Впрочем, думать про Игната было неинтересно. Вспомнив про него на мгновение в душном и дымном пространстве вагона, Василий тряхнул головой, провожая некстати нахлынувшую мысль, и снова посмотрел в окно. Поезд стоял в Череповце. Именно сюда отправили высланного из Ленинграда Генриха, именно отсюда он отправился дальше, в Казахстан. И по иронии судьбы Василий, тоже высланный из родного города, проездом оказался именно здесь.
«Все в жизни повторяется», – подумал он равнодушно.
Это непривычное, убийственное равнодушие появилось в нем сразу после ареста. Как будто часть души отмерла, покрывшись потрескавшейся коркой. Где-то там, под коркой, остались живые мысли и чувства, но им не удавалось пробиться наружу, будто погребенным под застывшей лавой.
Так же легко, как будто скользя по поверхности, он вспоминал про последнюю встречу с Анзором Багратишвили. Того перевели из Азербайджана в Белоруссию, и по пути в новую часть он заехал на несколько дней в Ленинград, чтобы повидаться со старым другом. Было это всего за пару месяцев до Васиного ареста, и он благодарил судьбу, что она позволила им с Анзором свидеться до того, как его жизнь круто изменилась.
В пятидесятом году друг женился, а спустя положенные природой девять месяцев у него родился сын Гурам. Анзор, ссыпая пепел с папиросы, тыкал в лицо Василию фотографии, с которых улыбался щекастый двухлетний карапуз с темными кудрявыми волосами.
– Сын, сын у меня, Васька, – звонко кричал он, – наследник славного рода Багратионов!
– Послушай, наследник рода Багратионов, – улыбаясь от того, что он был чертовски рад его видеть, сказал Василий. – Я по твоим письмам знаю, что у тебя сын.
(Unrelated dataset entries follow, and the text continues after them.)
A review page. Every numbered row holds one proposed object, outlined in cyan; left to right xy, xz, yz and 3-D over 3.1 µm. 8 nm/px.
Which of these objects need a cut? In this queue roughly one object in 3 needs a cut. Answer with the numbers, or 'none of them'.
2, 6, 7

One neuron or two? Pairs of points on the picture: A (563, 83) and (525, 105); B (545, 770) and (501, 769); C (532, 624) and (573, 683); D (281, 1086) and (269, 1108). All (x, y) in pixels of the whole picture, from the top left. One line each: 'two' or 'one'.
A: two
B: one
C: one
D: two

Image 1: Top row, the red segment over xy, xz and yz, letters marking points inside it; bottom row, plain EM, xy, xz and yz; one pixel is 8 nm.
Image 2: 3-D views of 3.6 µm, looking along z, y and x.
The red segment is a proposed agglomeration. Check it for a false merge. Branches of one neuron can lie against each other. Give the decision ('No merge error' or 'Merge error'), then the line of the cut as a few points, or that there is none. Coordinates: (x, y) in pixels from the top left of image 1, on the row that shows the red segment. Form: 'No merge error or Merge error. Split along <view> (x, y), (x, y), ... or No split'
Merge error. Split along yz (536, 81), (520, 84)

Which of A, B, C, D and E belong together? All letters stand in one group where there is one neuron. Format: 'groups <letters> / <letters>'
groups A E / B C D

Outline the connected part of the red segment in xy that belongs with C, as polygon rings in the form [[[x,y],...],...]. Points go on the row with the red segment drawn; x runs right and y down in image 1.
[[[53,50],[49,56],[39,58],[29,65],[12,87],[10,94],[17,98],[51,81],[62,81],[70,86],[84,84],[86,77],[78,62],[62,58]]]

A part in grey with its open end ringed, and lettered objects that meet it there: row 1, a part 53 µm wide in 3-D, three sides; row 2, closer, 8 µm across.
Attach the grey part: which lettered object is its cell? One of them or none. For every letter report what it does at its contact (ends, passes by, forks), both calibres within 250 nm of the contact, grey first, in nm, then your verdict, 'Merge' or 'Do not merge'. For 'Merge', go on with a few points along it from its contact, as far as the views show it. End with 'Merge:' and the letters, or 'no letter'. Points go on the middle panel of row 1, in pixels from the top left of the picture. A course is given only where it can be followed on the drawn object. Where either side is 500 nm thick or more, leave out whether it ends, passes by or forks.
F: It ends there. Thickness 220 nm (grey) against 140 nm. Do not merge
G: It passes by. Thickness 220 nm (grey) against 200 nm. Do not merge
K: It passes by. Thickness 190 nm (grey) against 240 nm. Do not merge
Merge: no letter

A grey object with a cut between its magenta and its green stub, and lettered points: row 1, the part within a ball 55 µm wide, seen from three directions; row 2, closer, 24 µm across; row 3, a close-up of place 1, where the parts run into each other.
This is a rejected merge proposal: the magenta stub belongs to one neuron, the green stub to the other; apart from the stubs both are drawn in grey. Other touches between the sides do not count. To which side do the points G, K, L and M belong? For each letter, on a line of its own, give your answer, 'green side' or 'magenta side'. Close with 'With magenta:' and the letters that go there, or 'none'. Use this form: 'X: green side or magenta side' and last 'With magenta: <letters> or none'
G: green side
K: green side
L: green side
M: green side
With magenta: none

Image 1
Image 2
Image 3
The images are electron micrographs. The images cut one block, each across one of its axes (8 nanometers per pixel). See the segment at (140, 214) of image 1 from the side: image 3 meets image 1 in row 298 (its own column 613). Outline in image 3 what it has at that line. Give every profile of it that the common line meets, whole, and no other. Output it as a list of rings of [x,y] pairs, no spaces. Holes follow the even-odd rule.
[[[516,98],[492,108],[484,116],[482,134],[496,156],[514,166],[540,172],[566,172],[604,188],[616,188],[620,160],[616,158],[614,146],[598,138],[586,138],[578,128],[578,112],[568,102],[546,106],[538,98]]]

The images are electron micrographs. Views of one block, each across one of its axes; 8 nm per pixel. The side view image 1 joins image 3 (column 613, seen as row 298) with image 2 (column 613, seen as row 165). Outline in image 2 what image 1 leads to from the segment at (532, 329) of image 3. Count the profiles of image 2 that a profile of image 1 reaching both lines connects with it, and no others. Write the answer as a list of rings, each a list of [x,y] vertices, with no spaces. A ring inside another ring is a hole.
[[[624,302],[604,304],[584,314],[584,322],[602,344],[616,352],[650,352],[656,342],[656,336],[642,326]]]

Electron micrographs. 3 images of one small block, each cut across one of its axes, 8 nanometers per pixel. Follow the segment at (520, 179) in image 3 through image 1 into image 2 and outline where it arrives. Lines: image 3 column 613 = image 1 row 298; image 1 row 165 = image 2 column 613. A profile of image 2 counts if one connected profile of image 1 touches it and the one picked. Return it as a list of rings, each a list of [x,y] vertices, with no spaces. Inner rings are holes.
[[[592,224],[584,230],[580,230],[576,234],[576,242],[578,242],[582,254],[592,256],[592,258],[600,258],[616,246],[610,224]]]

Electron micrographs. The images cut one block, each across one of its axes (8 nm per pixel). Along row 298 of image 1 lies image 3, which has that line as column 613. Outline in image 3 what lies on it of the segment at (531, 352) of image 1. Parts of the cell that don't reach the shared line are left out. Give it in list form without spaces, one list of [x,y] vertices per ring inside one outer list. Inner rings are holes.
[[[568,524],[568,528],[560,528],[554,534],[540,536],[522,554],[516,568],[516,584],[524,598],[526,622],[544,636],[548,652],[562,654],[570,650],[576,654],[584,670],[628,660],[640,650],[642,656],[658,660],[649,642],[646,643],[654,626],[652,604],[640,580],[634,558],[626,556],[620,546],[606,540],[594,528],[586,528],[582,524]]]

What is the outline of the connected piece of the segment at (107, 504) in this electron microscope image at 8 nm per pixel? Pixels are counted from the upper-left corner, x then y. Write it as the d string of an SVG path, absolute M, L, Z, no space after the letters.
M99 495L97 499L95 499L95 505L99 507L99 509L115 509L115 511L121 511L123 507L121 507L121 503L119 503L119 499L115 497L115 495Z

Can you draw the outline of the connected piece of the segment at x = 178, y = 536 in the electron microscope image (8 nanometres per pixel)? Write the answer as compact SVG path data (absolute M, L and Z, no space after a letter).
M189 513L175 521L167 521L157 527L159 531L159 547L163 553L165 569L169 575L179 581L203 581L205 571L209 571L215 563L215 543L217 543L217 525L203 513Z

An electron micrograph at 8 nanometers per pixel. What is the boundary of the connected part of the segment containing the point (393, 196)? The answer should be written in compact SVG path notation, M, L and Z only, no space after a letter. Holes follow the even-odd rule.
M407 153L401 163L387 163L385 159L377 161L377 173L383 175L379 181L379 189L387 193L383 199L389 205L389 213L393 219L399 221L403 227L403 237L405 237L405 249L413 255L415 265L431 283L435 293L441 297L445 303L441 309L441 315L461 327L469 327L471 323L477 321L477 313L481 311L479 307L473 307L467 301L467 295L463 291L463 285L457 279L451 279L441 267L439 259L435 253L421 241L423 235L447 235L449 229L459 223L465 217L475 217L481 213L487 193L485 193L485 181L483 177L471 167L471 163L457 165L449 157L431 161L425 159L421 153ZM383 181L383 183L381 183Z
Но ты послушай, что я тебе расскажу, у Генки тоже сын. Адольфом зовут, Адей.
– Адольфом? – Анзор еще больше выкатил свои черные навыкате глаза. – Погоди, в каком году он у него родился?
– В сорок третьем. Но ты не суди, Анзор. Им столько лиха пришлось хлебнуть, нам с тобой и не снилось. Я же ездил к нему, к Генке. В Казахстан ездил.
– Да ты мне писал, – Анзор все никак не мог прийти в себя от известия, что Генрих назвал сына Адольфом. – Я все понимаю, Васька. Трудно им пришлось. Но всей стране было трудно. Война же какая была. Кто-то невинно пострадал, да, но думаю, что большинство правильно сослали. Жестокое время – жестокие решения, да.
– Да погоди ты, не о том говоришь, – поморщился Василий. – Генка-то, несмотря на все свои несчастья, монеты твои сохранил. Ну, помнишь, клад Наполеона?
Анзор резко повернулся от окна, в которое курил.
– Да не может быть! – выдохнул он.
– А вот и может. Он и в блокаду смог их сохранить, и в ссылке. Ни одной монеты на себя не потратил, дурачок, хотя они торф ели, из навоза себе дом строили. Вот, смотри.
Подойдя к шкафу, он пошарил рукой под стопкой белья и вытащил на свет тугую колбаску с монетами. Звякнул, развязываясь, мешочек, выкатились на стол серебряные кругляшки с Петром Вторым на аверсе.
– Рубль 1727 года, – сдавленным голосом сказал Анзор. – Три короны на груди. Чистое серебро. Весит около тридцати граммов. – Он поднял на Василия горящие лихорадочным огнем глаза. – Васька, твой друг Генрих – большой души человек, да. Настоящий человек. Таких редко делают.